Lui aussi, l’auteur de Childe Harold, peint la mer et les montagnes sous leurs aspects les plus larges et les plus simples ; il subordonne les manifestations de la nature à sa propre passion, comme Bryant prête à ces mêmes manifestations l’écho de sa mâle sagesse et les plus nobles sentimens d’un cœur tendre et généreux autant qu’il est calme et profond. Malheureusement (et c’est une des raisons qui assurent l’immense supériorité de Byron), la passion fournit plus de cordes à la lyre que la vertu. Le cadre de Bryant est limité de toutes manières. En considérant le monde physique sous son aspect purement phénoménal, il s’interdit l’accès des avenues si variées qui mènent aux vérités scientifiques récemment découvertes, et où Tennyson, par exemple, a su faire d’heureuses excursions ; il ne possède pas non plus la ressource d’expression d’un Tennyson, qui se ressent d’avoir en Keats et Shelley pour prédécesseurs, encore moins le vocabulaire bien moderne de Swinburne, ce merveilleux philologue qui semble avoir emprunté leurs séductions à toutes les langues : l’anglais de ses vers corrects, nerveux, mais tout uni, est celui qu’écrivaient les poètes dans la froide période qui commence à Pope et finit avec Cowper.
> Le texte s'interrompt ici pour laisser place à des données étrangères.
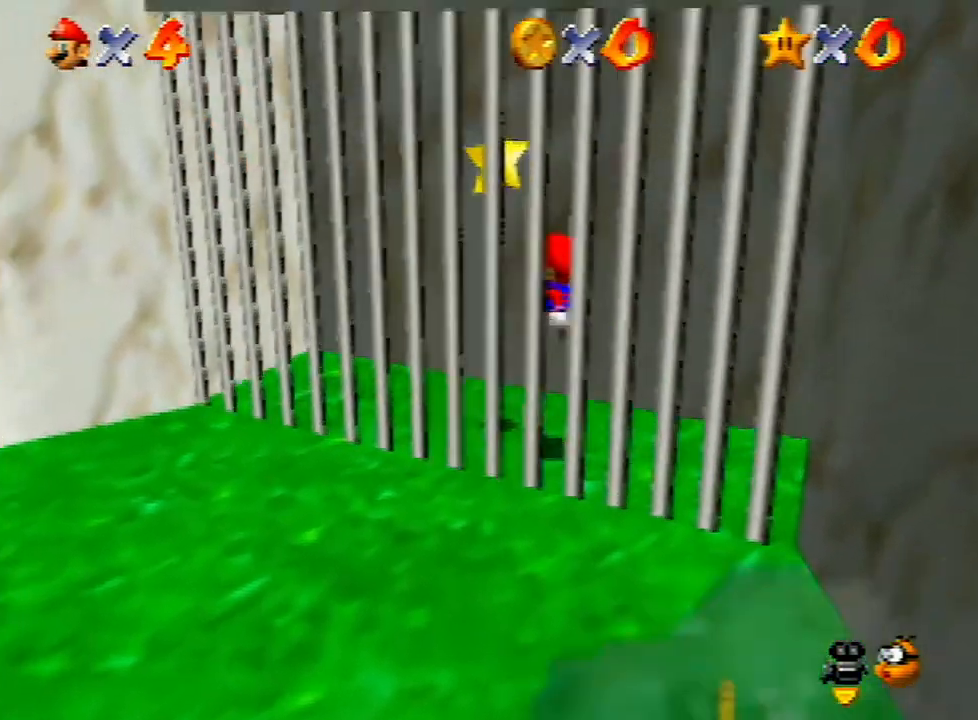
{"buttons": [], "left_stick": "center", "events": [[67, "A", "up"], [167, "Z", "down"], [167, "left_stick", "center"], [300, "Z", "up"]]}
Au temps où se formait son style, une sorte de renaissance n’avait pis encore remis en usage les mots frappés en relief de l’époque d’Elisabeth ; du moins, la magie d’une palette parfois surchargée ne dérobe-t-elle pas chez lui le plus ou moins de perfection du dessin. Il se recommande par la clarté, par la concision, par l’exacte application de chaque terme ; toujours naturel, il arrive parfois au sublime avec ce qu’on a très justement nommé une sorte d’inconscience sereine de l’effet. Ce qui lui manque, c’est l’abondance, c’est la souplesse ; sa longévité ne s’allia pas à cette verve féconde qui nous émerveille chez Millon, chez Hugo, chez Longfellow. Elle semble presque, dit M. Stedman, avoir été le résultat biologique d’une délibération et d’une lenteur innées.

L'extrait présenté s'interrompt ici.